The blue box in the middle is chassis; the lines above represent measurements from three sensors. It shows that they are oscillating a lot. I did some more experiments with the following results:

Distance (D) ~10 cm, Measurement number (M), Time (T):

10_cm_m.png

10_cm_m_1.png

Distance (D) ~20 cm, Measurement number (M), Time (T):

20_cm_m.png

20_cm_m_1.png

Data filtering

As is shown in the graph, there are many false measurements. I tried to implement filter by using the median for the subset of sequential measurements, but to get good results, I had to make a size of subsets pretty big. In this case, the system was unable to react to the obstacles which were approaching relatively fast.

Possible reasons

I failed with an initial try and thought about the possible reasons for such sensor’s behavior. I had three hypotheses about it:

  1. Sensors quality. I am using cheap sensors. They might be quite noisy.
  2. Bad sensors setup. Because all the sensor uses the same frequency to do a measurement, they can interfere with each other. The speed of sound is comparatively low, so it can be that the next sensor is getting the echo from the distant objects which are reflecting the waves from the previous one.
  3. Bad wiring. I have to use relatively long wires to interconnect the Arduino and sensors and power supplies. And all these wires lay close to the other components which have a magnetic field, like motors.

New sensor

To validate my first hypothesis, I bought the same sensor from a different manufacturer, which has a lot of positive reviews and recommendations. Unfortunately, the result was almost the same.

Sensor’s setup

There are two moments that I considered about sensor’s setup. First, it is layout geometry, and second is how the measurements are programmed. All sensors are “looking” forward, which is something that I want and make it differently makes no sense to me. The coding part was straightforward. It is just copy-paste from the most popular examples of how to use HC-SR04, similar to:

void loop() {
  digitalWrite(trigPin, LOW);
  delayMicroseconds(5);
  digitalWrite(trigPin, HIGH);
  delayMicroseconds(10);
  digitalWrite(trigPin, LOW);
  dur = pulseIn(echoPin, HIGH);
  distance = dur * 0.034 / 2; // in cm
  delay(50);
}

I tried to change delays, but it didn’t work well for me: measurements became very sparse, or results were still noisy.

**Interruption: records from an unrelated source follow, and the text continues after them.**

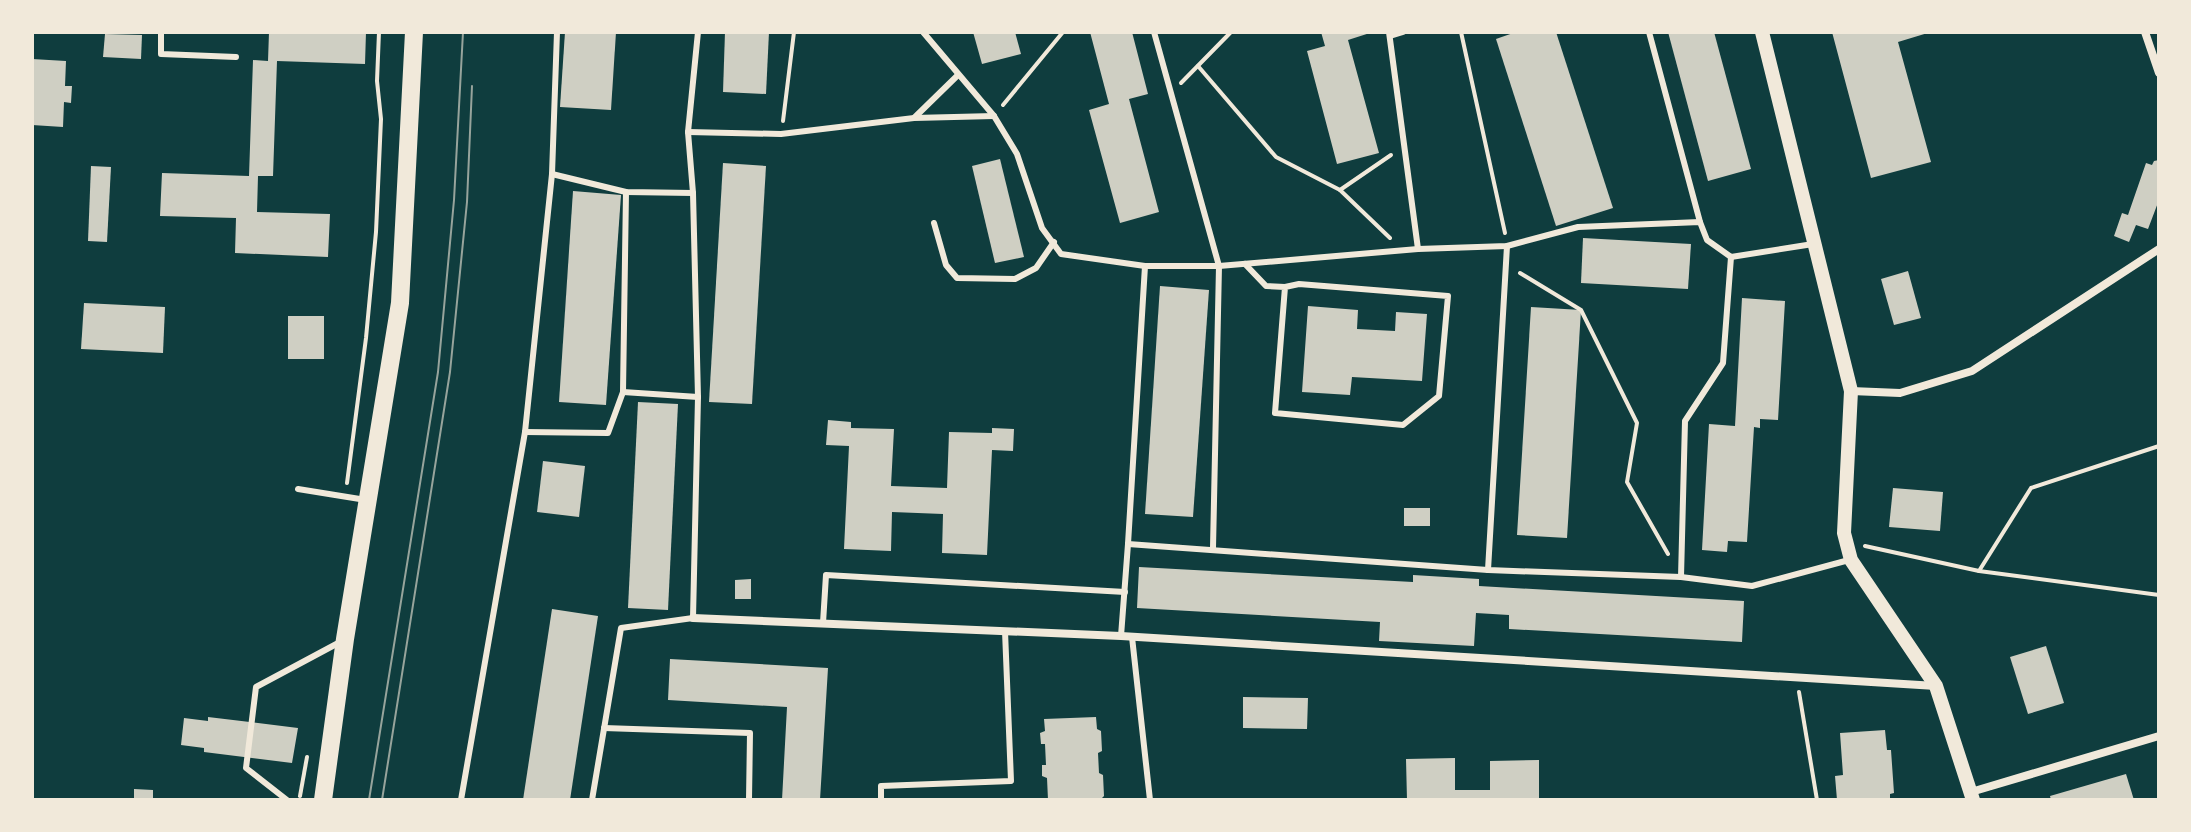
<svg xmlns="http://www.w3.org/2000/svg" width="2191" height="832" font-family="'DejaVu Sans',sans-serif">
	<rect width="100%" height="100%" fill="#0f3d3e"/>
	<g fill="#cfcfc3">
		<polygon points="269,32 366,32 365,64 277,61 273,176 258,176 257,212 330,214 328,257 235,253 236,218 160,216 162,173 249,176 253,60 268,61"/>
		<polygon points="565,32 616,32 611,110 560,107"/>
		<polygon points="725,32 769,32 766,94 723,92"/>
		<polygon points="973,32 1015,32 1021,54 982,64"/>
		<polygon points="1090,32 1132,32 1148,94 1129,99 1159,212 1120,223 1089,110 1109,104"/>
		<polygon points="1321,32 1373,32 1348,40 1379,153 1337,164 1307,51 1325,46"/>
		<polygon points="1516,32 1556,32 1613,208 1556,226 1496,39"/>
		<polygon points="1668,32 1714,32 1751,169 1708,181"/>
		<polygon points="1832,32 1931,32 1898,42 1931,162 1871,178"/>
		<polygon points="105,34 142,35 141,59 103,57"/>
		<polygon points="32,59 66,61 65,86 72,86 71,103 64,102 63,127 32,125"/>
		<polygon points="1000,159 1024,257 995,263 972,166"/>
		<polygon points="2159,160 2159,200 2148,229 2136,225 2129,242 2114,236 2122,213 2128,215 2146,163 2152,165 2154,161"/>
		<polygon points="723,163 766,166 752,404 709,402"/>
		<polygon points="91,166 111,167 107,242 88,241"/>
		<polygon points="573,191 621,195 606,405 559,402"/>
		<polygon points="1583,238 1691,244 1688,289 1581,283"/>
		<polygon points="1908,271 1921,318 1894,325 1881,279"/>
		<polygon points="1160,286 1209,290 1193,517 1145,514"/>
		<polygon points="1742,298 1785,301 1778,420 1760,419 1760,428 1754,427 1747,542 1728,541 1727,552 1702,550 1709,424 1735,426"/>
		<polygon points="84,303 165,307 163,353 81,349"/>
		<polygon points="1308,306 1358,310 1357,329 1395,331 1396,312 1427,314 1422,381 1352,377 1350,395 1302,392"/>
		<polygon points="1531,307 1581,310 1567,538 1517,535"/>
		<rect x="288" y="316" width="36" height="43"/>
		<polygon points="638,402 678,404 668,610 628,608"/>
		<polygon points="828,420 851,422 851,428 894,429 891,486 947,488 949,432 992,433 992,428 1014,429 1013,451 992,450 987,555 942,553 943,514 892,512 891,551 844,549 849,446 826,445"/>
		<polygon points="543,461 585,466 579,517 537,512"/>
		<polygon points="1893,488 1943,492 1940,531 1889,527"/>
		<rect x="1404" y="508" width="26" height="18"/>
		<polygon points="1139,567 1413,582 1413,575 1479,579 1479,586 1744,601 1742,642 1509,629 1509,615 1476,613 1474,646 1379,641 1380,622 1137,608"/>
		<polygon points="751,579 751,599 735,599 735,580"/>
		<polygon points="552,609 598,616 570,800 523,800"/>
		<polygon points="2046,646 2064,703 2028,714 2010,657"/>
		<polygon points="670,659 828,668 820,800 782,800 787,707 668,700"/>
		<polygon points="1243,697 1308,698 1307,729 1243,728"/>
		<polygon points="208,717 298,728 292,763 204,752 204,748 181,745 184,718 208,721"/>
		<polygon points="1096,717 1097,729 1101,731 1102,751 1098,753 1099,773 1103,775 1104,796 1100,800 1048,800 1047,778 1042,776 1042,765 1046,765 1045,744 1041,744 1040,733 1045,731 1044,719"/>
		<polygon points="1885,730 1887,750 1891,750 1894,793 1890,794 1890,800 1837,800 1835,776 1843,775 1840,733"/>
		<polygon points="1455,758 1455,790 1490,790 1490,761 1539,760 1539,800 1407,800 1406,759"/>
		<polygon points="2126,774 2134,800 2051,800 2050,796"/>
		<polygon points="134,789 153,790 153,800 134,800"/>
	</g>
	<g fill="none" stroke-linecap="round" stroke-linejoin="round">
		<g stroke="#f1e9da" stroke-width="4">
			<polyline points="1461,32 1505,233"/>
			<polyline points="1198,66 1276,157 1340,190 1390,238"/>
			<polyline points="1181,83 1231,32"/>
			<polyline points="1003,105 1063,32"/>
			<polyline points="783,121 794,32"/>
			<polyline points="1340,190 1391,155"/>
			<polyline points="1520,273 1581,310 1637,423 1627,482 1668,554"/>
			<polyline points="347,483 366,338 376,232 381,119 377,81 379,32"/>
			<polyline points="1865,546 1979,571 2031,488 2159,446"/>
			<polyline points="1979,571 2159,595"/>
			<polyline points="1799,692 1817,800"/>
			<polyline points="300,796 307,757"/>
		</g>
		<g stroke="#f1e9da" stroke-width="6">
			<polyline points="161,32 161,54 236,57"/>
			<polyline points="923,32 994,116 1017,154 1042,228 1061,254 1145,266 1219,266 1418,249 1507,246 1578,227 1700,222 1707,240 1731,257 1813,244"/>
			<polyline points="1154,32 1219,266 1213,548"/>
			<polyline points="1389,32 1418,249"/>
			<polyline points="1649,32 1700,222"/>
			<polyline points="1390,36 1403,32"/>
			<polyline points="915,117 958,75"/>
			<polyline points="688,132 781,134 914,118 994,116"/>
			<polyline points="552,174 626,192 693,193 688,132 698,32"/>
			<polyline points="934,223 946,265 957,278 1015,279 1036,268 1054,242"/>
			<polyline points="1245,264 1266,286 1285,287 1299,284 1448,296 1439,396 1403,425 1275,413 1285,287"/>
			<polyline points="1145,266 1128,544 1488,570 1681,577 1752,586 1849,560"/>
			<polyline points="623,392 698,397"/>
			<polyline points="525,432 608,433 623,392 626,192"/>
			<polyline points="298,489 366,500"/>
			<polyline points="1488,570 1507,246"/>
			<polyline points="1681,577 1685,421 1723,363 1731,257"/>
			<polyline points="823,623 826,575 1125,592"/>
			<polyline points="1121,636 1128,544"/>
			<polyline points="1132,637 1150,800"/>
			<polyline points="604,728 750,733 749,800"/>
			<polyline points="287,800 246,768 256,687 342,641"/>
			<polyline points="461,800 525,432 552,174 557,32"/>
			<polyline points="592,800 621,628 693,618 698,397 693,193"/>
			<polyline points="881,800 881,786 1011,781 1005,631"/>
		</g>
		<g stroke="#f1e9da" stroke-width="8">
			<polyline points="2145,32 2159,73"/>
			<polyline points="1851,391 1900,393 1972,371 2159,249"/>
			<polyline points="693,618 1121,636 1936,686"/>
			<polyline points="1971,792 2159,736"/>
		</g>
		<polyline stroke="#f1e9da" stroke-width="14" points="1762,32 1851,391 1844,533 1851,560 1936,686 1973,800"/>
		<polyline stroke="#f1e9da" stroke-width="18" points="323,800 345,639 400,303 414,32"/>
		<g stroke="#97a49c" stroke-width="2">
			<polyline points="369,800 438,372 454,200 463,32"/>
			<polyline points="382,800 450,372 467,202 472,86"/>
		</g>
	</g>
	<rect width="2191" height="832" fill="none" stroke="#f1e9da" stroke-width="68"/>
</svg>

After some research on the Internet and reading the posts from the people who had the same issue, I found the lib NewPing which is providing a great set of the features, like making the measurements and doing basic filtering. Also, it provides a good interface, and what is more important, it solved my problem with noise. More info about the lib you can find in it’s wiki.

After I started to use this lib, I was able to get stable measurements.

Conclusion

demo.gif

I achieved a goal. My RC vehicle can detect the obstacles and react to this detection and, as a result, avoid a collision. I learned a lot about multiprocessing and threading in python3 by implementing a sensor’s data analysis in “real-time”. Also, I learned that “real-time” is not always real-time. Small delays in transferring critical data between threads and processes might become a problem when the RC car is moving relatively fast. And one more thing: hardware is not the only component required to a proper measurement, the way how they are programmed is very important too.